- [About this exercise]: Of the lines below, write out exactly those from the line with "Rings | \@Crispjb |" through the line with "Contract | \@Pajh07840 |", both included, and skip the rest.

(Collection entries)
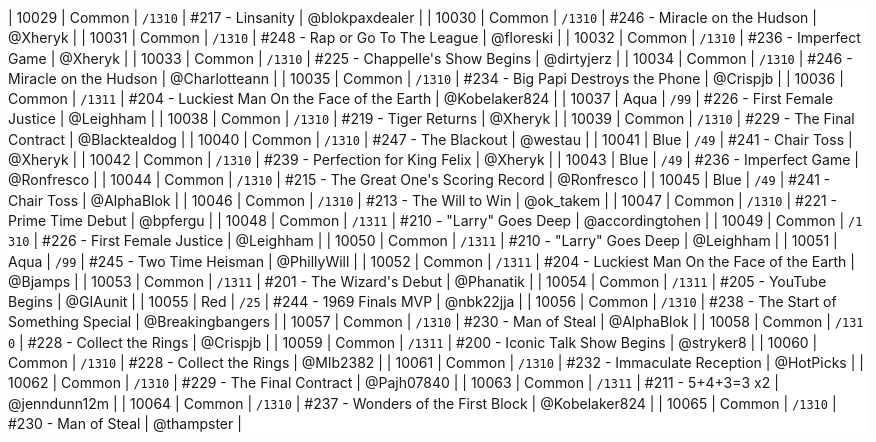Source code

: | 10029 | Common | `/1310` | #217 - Linsanity | \@blokpaxdealer |
| 10030 | Common | `/1310` | #246 - Miracle on the Hudson | \@Xheryk |
| 10031 | Common | `/1310` | #248 - Rap or Go To The League | \@floreski |
| 10032 | Common | `/1310` | #236 - Imperfect Game | \@Xheryk |
| 10033 | Common | `/1310` | #225 - Chappelle&#039;s Show Begins | \@dirtyjerz |
| 10034 | Common | `/1310` | #246 - Miracle on the Hudson | \@Charlotteann |
| 10035 | Common | `/1310` | #234 - Big Papi Destroys the Phone | \@Crispjb |
| 10036 | Common | `/1311` | #204 - Luckiest Man On the Face of the Earth | \@Kobelaker824 |
| 10037 | Aqua | `/99` | #226 - First Female Justice | \@Leighham |
| 10038 | Common | `/1310` | #219 - Tiger Returns | \@Xheryk |
| 10039 | Common | `/1310` | #229 - The Final Contract | \@Blacktealdog |
| 10040 | Common | `/1310` | #247 - The Blackout  | \@westau |
| 10041 | Blue | `/49` | #241 - Chair Toss | \@Xheryk |
| 10042 | Common | `/1310` | #239 - Perfection for King Felix | \@Xheryk |
| 10043 | Blue | `/49` | #236 - Imperfect Game | \@Ronfresco |
| 10044 | Common | `/1310` | #215 - The Great One&#039;s Scoring Record  | \@Ronfresco |
| 10045 | Blue | `/49` | #241 - Chair Toss | \@AlphaBlok |
| 10046 | Common | `/1310` | #213 - The Will to Win | \@ok_takem |
| 10047 | Common | `/1310` | #221 - Prime Time Debut  | \@bpfergu |
| 10048 | Common | `/1311` | #210 - &quot;Larry&quot; Goes Deep  | \@accordingtohen |
| 10049 | Common | `/1310` | #226 - First Female Justice | \@Leighham |
| 10050 | Common | `/1311` | #210 - &quot;Larry&quot; Goes Deep  | \@Leighham |
| 10051 | Aqua | `/99` | #245 - Two Time Heisman | \@PhillyWill |
| 10052 | Common | `/1311` | #204 - Luckiest Man On the Face of the Earth | \@Bjamps |
| 10053 | Common | `/1311` | #201 - The Wizard&#039;s Debut | \@Phanatik |
| 10054 | Common | `/1311` | #205 - YouTube Begins | \@GIAunit |
| 10055 | Red | `/25` | #244 - 1969 Finals MVP | \@nbk22jja |
| 10056 | Common | `/1310` | #238 - The Start of Something Special | \@Breakingbangers |
| 10057 | Common | `/1310` | #230 - Man of Steal | \@AlphaBlok |
| 10058 | Common | `/1310` | #228 - Collect the Rings | \@Crispjb |
| 10059 | Common | `/1311` | #200 - Iconic Talk Show Begins | \@stryker8 |
| 10060 | Common | `/1310` | #228 - Collect the Rings | \@Mlb2382 |
| 10061 | Common | `/1310` | #232 - Immaculate Reception | \@HotPicks |
| 10062 | Common | `/1310` | #229 - The Final Contract | \@Pajh07840 |
| 10063 | Common | `/1311` | #211 - 5+4+3=3 x2 | \@jenndunn12m |
| 10064 | Common | `/1310` | #237 - Wonders of the First Block | \@Kobelaker824 |
| 10065 | Common | `/1310` | #230 - Man of Steal | \@thampster |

- [Result of the exercise]:
| 10058 | Common | `/1310` | #228 - Collect the Rings | \@Crispjb |
| 10059 | Common | `/1311` | #200 - Iconic Talk Show Begins | \@stryker8 |
| 10060 | Common | `/1310` | #228 - Collect the Rings | \@Mlb2382 |
| 10061 | Common | `/1310` | #232 - Immaculate Reception | \@HotPicks |
| 10062 | Common | `/1310` | #229 - The Final Contract | \@Pajh07840 |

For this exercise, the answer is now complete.